Shatzkin has responded civilly, if dismissively, to several comments I’ve made on his blog, and has made at least some efforts to address counterarguments I’ve posed. I don’t think he’s quite as engaged as some are, but it’s not fair to say he just floats along in a fog of denial.
He’s refused to engage me on several occasions.
There’s a deep disconnect prevalent in the legacy world. This is necessary, because looking too closely at the man behind the curtain will reveal scary truths.
People would rather defend their beliefs to the death than consider they might be wrong. It’s genetic. When the game changes, you have to change with it or perish. Trying to find relevance in an antiquated status quo is reassuring among those who deny the future. Ten people who are each individually unsure of something can become a like-minded group completely sure of everything. Safety in numbers. Shatzkin is read by the legacy industry, does consulting for the same industry, and reflects what they want to hear because that’s where his bread is buttered, and it reaffirms is own security in his future. He likely believes his own nonsense because he has to.
Conversely, when I find myself preaching a bit too loud about the merits of self-publishing, I try my best to temper that enthusiasm, experiment, discuss issues with peers, and adjust my beliefs as more information comes in. When I’m sure I’m right about something, that’s when I need to think more about it.
But my job doesn’t depend on people believing me. Everyone involved in the legacy industry needs people to believe what they’re shoveling, or else they’ll vanish.
You’re way, way scarier than I am, Mr. Konrath. That’s probably most of the difference in the way we’re treated. Also, it’s much easier to dismiss me than it is to dismiss you, so it’s safer to reply to me.
I’ve come to the conclusion that his blog is now designed to keep him working for big pub because he was one of the first ones who said jump ship from trad pub or be the house slaves. It was only later that his posts became next to meaningless and wholly opposite in tone. So that’s my theory. It’s professional self-preservation in an industry that’s burying its head in the sand.
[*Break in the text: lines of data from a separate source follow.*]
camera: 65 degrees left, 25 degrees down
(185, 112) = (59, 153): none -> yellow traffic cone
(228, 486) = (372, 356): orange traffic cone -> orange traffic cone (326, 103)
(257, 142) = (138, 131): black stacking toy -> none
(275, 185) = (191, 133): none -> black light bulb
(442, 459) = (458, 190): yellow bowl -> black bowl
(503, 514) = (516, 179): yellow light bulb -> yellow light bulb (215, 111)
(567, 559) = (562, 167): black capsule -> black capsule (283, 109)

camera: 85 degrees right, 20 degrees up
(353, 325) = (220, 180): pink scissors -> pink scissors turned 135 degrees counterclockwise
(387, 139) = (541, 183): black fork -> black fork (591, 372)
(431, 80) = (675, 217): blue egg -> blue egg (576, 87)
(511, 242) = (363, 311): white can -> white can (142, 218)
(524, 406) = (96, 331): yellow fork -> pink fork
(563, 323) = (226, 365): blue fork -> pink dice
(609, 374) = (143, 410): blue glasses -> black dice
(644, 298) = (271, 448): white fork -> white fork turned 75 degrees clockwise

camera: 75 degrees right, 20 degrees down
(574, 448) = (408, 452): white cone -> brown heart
I’d argue that Mike knows how publishing used to work then, and the people on TPV know how its works now.
Bazinga!
If nothing else, Mike’s posts are the whetstone on which we can sharpen our arguments. And I appreciate being corrected by the smarties here. How else am I ever going to learn?
There I go again. Silly, optimistic me.
Partners? Bullying? This stuff is getting to sound like high school.
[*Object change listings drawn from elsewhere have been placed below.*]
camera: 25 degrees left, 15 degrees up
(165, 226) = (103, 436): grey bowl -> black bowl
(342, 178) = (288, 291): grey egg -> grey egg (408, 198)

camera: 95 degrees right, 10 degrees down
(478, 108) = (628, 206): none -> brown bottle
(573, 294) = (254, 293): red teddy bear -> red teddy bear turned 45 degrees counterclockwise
thou has said it, and same goes for all sides. worse than high school. Slam books from junior high school. What will take us forward, rather than treading in the same ol s pit? that’s what I want to look to/ for/find. The old trope of look what they’re doing to us now, has changed far too often into, look at who the latest idiot ‘on the other side’ is.
Great. My aught six has more sense. It aims and brings down food, spends no time criticizing the game.